Everything is falling into place for her trip to Los Angeles. She has sublet a studio apartment in an ideal location for taking improv classes, and because getting around in L.A. is no snap, her Dad has offered her a not-so-pretty minivan.
She knows it’s petty, but that car does not fit the image she wants to project. It’s clunky and larger than a Scion or a Fit or a Mini-Cooper and bespeaks ordinary and safe whereas she wants to say cute, snappy, cutting edge. It’s a minivan, after all, a silver Ford Windstar of indeterminate age previously owned by a food bank in rural Northern California, and the roof is peeling.

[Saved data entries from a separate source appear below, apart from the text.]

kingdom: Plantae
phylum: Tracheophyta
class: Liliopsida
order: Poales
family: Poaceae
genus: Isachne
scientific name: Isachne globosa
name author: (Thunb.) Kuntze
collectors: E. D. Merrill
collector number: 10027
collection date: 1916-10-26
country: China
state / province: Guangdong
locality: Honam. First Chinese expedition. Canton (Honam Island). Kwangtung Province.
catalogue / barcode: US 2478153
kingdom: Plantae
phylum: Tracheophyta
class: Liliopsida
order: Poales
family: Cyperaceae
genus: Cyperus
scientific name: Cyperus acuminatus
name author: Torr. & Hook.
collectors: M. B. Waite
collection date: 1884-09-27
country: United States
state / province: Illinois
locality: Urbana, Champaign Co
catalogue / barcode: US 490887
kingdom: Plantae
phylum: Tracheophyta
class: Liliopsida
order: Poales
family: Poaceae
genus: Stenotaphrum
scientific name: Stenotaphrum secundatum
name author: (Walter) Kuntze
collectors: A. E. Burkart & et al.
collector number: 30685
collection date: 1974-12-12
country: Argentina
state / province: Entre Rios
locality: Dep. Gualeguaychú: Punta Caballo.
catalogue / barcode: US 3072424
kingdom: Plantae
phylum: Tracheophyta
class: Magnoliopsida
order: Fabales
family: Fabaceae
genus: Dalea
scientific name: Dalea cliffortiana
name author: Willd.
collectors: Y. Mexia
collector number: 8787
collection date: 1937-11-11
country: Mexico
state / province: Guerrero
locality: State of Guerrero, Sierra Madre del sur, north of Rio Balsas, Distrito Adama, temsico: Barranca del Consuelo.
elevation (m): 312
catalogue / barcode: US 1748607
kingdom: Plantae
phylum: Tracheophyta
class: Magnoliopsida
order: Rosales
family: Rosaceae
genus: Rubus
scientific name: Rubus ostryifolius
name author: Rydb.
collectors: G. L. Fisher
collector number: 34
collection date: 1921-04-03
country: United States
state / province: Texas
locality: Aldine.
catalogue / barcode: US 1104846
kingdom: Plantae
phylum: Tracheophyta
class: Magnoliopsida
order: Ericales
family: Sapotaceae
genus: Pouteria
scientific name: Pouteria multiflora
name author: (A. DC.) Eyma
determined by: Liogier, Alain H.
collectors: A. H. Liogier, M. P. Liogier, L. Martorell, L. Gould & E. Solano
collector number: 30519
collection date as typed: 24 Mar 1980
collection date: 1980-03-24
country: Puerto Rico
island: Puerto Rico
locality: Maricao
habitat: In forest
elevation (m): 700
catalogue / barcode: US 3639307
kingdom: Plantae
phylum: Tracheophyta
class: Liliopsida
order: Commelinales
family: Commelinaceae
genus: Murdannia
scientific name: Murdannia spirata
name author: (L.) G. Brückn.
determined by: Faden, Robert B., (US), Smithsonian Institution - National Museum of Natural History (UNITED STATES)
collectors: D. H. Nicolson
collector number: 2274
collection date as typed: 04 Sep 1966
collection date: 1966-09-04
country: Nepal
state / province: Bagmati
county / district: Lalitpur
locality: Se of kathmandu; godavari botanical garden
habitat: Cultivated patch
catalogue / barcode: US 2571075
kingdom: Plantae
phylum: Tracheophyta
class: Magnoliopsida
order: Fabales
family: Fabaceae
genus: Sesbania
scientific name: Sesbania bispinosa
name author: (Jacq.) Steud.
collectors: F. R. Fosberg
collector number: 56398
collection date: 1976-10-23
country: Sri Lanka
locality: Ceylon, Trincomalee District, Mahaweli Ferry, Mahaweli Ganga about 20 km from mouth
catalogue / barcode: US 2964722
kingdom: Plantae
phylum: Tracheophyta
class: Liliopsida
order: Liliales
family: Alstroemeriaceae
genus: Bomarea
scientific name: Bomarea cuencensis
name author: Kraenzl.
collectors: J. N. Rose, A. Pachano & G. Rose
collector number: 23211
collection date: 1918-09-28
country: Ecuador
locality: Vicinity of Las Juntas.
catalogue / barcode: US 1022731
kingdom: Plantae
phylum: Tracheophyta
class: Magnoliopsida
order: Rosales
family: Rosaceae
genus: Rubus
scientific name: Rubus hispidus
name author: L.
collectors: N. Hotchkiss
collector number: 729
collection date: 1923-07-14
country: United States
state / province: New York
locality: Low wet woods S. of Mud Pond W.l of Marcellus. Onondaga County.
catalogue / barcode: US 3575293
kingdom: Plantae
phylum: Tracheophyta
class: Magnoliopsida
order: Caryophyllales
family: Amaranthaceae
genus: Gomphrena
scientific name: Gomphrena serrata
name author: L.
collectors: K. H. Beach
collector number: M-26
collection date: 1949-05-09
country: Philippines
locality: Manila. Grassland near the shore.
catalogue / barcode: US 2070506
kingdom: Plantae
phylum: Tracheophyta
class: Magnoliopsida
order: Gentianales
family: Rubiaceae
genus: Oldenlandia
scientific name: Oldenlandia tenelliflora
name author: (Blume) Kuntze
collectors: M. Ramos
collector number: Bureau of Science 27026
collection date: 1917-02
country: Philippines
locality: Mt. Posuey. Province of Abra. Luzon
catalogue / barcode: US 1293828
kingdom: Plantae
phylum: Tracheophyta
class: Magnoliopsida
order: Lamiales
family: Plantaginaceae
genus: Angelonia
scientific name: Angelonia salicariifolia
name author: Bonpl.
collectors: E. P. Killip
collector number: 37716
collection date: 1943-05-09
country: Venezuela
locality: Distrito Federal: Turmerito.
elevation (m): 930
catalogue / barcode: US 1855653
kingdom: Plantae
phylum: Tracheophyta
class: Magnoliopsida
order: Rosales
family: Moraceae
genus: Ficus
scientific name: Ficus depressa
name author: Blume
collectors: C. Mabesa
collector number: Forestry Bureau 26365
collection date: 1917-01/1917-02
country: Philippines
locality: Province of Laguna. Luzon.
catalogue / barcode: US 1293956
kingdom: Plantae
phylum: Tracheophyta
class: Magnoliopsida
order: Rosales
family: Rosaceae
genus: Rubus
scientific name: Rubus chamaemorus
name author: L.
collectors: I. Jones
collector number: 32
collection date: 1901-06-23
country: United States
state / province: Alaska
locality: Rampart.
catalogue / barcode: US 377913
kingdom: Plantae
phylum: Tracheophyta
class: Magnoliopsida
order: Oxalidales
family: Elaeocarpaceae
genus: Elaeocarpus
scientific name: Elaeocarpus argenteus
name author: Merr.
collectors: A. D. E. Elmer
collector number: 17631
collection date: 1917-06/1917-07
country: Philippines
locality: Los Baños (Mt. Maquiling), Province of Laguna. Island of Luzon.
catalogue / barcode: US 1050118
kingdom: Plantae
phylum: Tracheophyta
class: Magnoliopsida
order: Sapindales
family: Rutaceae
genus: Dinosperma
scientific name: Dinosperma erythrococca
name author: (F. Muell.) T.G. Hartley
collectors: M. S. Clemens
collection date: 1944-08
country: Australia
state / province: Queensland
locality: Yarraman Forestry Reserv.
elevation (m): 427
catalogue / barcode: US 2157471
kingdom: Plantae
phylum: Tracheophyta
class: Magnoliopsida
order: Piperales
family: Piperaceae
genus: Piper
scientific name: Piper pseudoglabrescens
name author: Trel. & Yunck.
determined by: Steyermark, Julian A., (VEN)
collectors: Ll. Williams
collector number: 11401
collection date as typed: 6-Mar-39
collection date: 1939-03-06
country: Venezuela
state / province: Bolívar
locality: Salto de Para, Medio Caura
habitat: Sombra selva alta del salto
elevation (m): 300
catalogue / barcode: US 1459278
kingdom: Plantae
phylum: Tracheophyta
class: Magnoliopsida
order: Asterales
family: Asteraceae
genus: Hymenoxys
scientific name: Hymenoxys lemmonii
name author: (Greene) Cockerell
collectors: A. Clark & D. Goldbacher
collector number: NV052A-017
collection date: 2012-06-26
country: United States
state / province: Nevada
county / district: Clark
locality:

First of all, I’m not faulting her for having this car image problem. It’s healthy to think she’s entitled to a positive view of herself. And if she follows my advice, no matter what car she drives in LA, she will see her bright side.
Yet it is important to acknowledge what marketing research has shown about the effect on one’s self-image of car and clothing brands. According to University of Minnesota researchers, one group of women was sent into a mall with a plain pink shopping bag and another group with a Victoria’s Secret bag. Those carrying the branded bag rated themselves more feminine, glamorous and good-looking.
Researchers also found that people who used a pen with the MIT logo rated themselves higher as leaders and smarter than others.
So it goes to show that brands have real power because, as researchers say, from the clothes we wear to the cars we drive and the bags we carry, they all make statements about who we are or who we want to be. And my point is that the stories we tell ourselves have that same power over us. They can enlighten or mislead, inspire or discourage.
The truth is, I, myself, drive an image-challenged car. It’s a maroon ’97 Toyota Corolla missing its hubcaps on the passenger side. In addition, the passenger side has numerous white scrapes, evidence that I have misjudged the parking space to which I have been assigned in my building’s garage. I can remember the loss of both hubcaps, how they bounced off when I brushed the curb on Noe Street.
When I look at the car, I see its unloveliness, its bruises, the unrepaired damage and I see a car not worth stealing, a car not needing to be heavily insured, a car that’s easy to pick out in a parking lot if you’re on the passenger side. To me, the car says I am not concerned with what people think of me or my materialism. Although I admit I have yet to hand over the keys for valet parking at any social gala.
Part of my comfort with driving an inconsequential car is reverse snobbism. I don’t live in Pacific Heights, Sea Cliff or Nob Hill, I live in eastern Western Addition, northern Hayes Valley, eastern Tenderloin and south Cathedral Hill, at an unglamorous address in this city of splendor.
Should anyone want to know why I drive that car, I have a story. Most queries, however, come from my parking lot friends at Safeway on Webster and O’Farrell, men who perceive me as having more money than they do, but notice that their cars look a lot better than mine. These are friends I don’t try to impress.
It’s when I am giving rides to more affluent friends that I explain the car’s declasse look as an example of urban detailing, as if the detailers offered me a special on denting, removal of original paint, scratching, scuffing, spills and stains.
Telling this story allows me to acknowledge the shamble the car is in but to project an aura of courage, conviction and competency, as if it’s a choice after all.
If Turquoise does drive the silver Windstar with the peeling roof around Los Angeles, my advice is to smile and improvise an incredible story behind this food bank cast off, something about the number of lives saved, skidding under falling branches, swerving through torrential downpours, skimming over frozen rutty back country roads, etc. Actually any story replete with detailing will do.
I have changed my niece’s name so as not to dent or tarnish her self-image.